Referring to the accompanying drawings, a track echo canceller according to an embodiment of the present invention as described above is as follows.

Referring to FIG. 2, the double talk detection unit 210 receives a voice signal transmitted / received by being connected to a transmission and reception line and determines whether or not a simultaneous call is present.

At this time, when the call is not in a simultaneous call state, the double talk detector 210 transmits a control signal indicating that the call is not in the simultaneous call state to the delay estimator 220, the echo estimator 240, and the nonlinear processor 260.

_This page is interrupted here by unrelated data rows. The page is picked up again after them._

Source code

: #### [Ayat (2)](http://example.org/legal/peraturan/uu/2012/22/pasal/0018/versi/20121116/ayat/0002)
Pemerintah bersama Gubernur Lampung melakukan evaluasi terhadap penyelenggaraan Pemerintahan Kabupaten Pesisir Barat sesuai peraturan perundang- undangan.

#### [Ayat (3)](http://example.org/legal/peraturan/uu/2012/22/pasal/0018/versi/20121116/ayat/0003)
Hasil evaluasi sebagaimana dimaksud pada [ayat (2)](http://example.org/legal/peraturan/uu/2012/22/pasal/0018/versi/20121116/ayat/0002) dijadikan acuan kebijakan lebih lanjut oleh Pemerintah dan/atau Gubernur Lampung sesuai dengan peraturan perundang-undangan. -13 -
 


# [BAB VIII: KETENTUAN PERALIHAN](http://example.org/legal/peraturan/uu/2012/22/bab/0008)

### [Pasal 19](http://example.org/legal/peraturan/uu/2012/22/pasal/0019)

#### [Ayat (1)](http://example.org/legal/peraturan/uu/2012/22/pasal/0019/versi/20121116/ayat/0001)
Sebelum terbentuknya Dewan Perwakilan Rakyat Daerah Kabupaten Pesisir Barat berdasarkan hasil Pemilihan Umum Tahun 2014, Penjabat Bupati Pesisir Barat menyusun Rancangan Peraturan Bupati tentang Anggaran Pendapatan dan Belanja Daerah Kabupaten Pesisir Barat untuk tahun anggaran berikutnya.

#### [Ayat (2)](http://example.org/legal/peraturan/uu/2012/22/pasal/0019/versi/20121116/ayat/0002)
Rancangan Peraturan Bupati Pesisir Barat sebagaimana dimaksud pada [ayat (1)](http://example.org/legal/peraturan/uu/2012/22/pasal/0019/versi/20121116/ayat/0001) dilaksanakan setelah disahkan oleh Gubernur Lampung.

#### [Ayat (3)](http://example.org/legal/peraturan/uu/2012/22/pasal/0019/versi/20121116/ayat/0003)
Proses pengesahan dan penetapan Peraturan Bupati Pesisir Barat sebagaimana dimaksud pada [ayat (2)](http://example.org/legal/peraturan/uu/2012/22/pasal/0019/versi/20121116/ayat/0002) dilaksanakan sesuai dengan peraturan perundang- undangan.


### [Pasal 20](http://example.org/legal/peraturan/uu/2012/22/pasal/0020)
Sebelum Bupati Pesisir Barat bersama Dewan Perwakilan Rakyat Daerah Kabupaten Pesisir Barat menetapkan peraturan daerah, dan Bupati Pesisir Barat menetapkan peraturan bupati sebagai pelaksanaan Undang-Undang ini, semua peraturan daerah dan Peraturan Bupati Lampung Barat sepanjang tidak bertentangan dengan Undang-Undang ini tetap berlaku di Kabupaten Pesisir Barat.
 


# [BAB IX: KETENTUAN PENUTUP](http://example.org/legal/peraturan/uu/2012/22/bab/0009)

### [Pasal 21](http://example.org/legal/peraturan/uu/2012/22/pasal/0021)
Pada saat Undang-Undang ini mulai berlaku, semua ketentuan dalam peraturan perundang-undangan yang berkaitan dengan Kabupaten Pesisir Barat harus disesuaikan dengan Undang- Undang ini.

The delay estimator 220 estimates a delay component in the echo path (ie, the reception path). In this case, as shown in FIG. 3, the estimated delay component estimates the position having the maximum value T_Peak in the echo path as the delay component value. When echo cancellation is performed using this delay estimate, echo cancellation performance is degraded because it does not include a part of the transfer function.

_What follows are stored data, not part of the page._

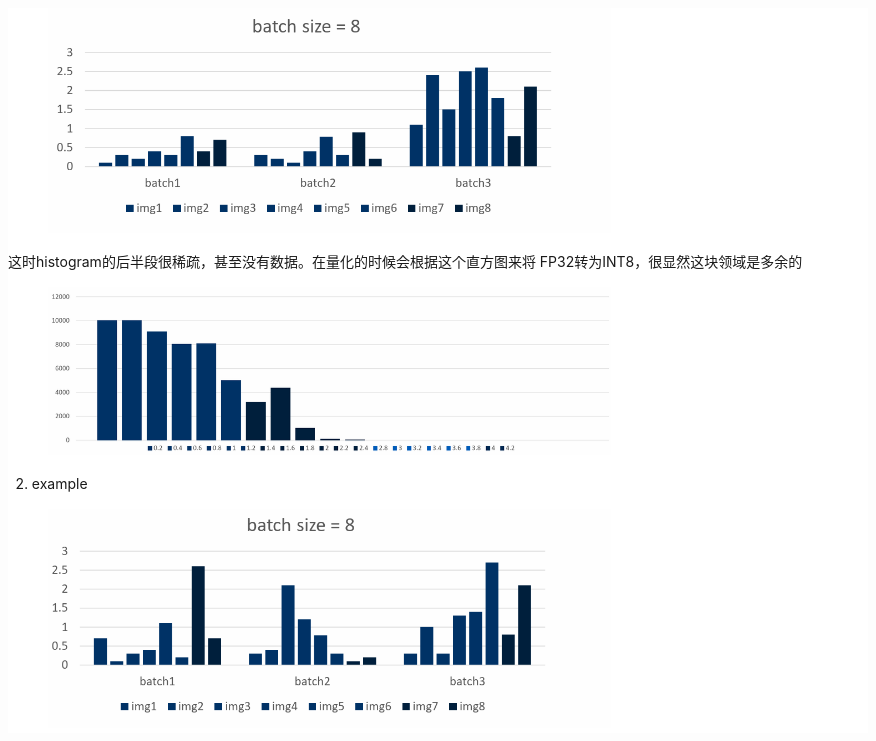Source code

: <figure><img src="../../.gitbook/assets/图片 (36).png" alt="" width="563"><figcaption></figcaption></figure>

这时histogram的后半段很稀疏，甚至没有数据。在量化的时候会根据这个直方图来将 FP32转为INT8，很显然这块领域是多余的

<figure><img src="../../.gitbook/assets/图片 (37).png" alt="" width="563"><figcaption></figcaption></figure>

2. example

<figure><img src="../../.gitbook/assets/图片 (38).png" alt="" width="563"><figcaption></figcaption></figure>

To this end, the delay estimator 220 transfers the estimated delay component to the delay margin unit 230. The delay margin unit 230 includes a margin value M in the estimated delay component. That is, when the delay component is estimated from the position of the maximum value in the echo path, delay compensation is performed by including the margin value M in the delay component, thereby delaying the actual echo component having a margin value except the pure delay value T_Delay. It will have an estimated value. This increases or decreases from the maximum value of the echo to find the margin value M corresponding to the difference between the net delay component value T_Delay and the maximum value T_Peak of the echo. Therefore, it is possible to improve the echo cancellation performance.

The echo estimator 240 estimates the echo path in which the actual echo component exists by using an adaptive filter with the delay estimation value including the margin value. The digital subtractor 250 estimates and subtracts the actual echo component from the actual echo path, and finds a margin value that minimizes an error in the subtracted echo component. As an example, a margin value of 64 samples (= 8 ms) is set based on the echo environment provided by G.168-2000, which is the Recommendation for ITU-T Digital Network Echo Cancellation. In addition, the margin value thus set up has an effect of compensating for the estimation error occurring in the delay estimation process.

The nonlinear processor 260 removes the noise component of the speech signal and outputs the noise component.

As described above, the line echo canceller according to the present invention performs an echo canceller that compensates for a net delay component, thereby achieving a large gain in computation amount and memory usage compared to a conventional echo canceller.

In addition, when the network echo canceller is configured, an efficient implementation is possible, and the effect is expected to be great because more channels can be accommodated with the same resource in the multi-channel implementation.

Claims (4)

In the line echo canceller in a digital network environment, A double talk detection unit for detecting whether there is a double talk from a transmission and a reception path; A delay estimator for receiving a transmission signal and an echo signal and estimating a delay component when the signal is not in a double talk situation; A delay margin unit including a margin value in the delay component estimated by the delay estimator; An echo estimator for estimating an echo path using an adaptive filter having a delay component including a margin value estimated by the delay margin unit; And a digital subtraction unit for subtracting only the echo component except for the net delay component from the echo path estimated by the echo estimator. The method of claim 1, And the delay estimator estimates a delay component value from a position of a maximum value from an echo path. The method of claim 1, And the delay margin unit estimates an actual delay component including a margin value corresponding between the position of the maximum value of the echo path and the pure delay value. The method of claim 1, And the digital subtraction unit subtracts the actual echo component from the echo path estimated by the echo estimator to find a margin of minimum error from the echo component.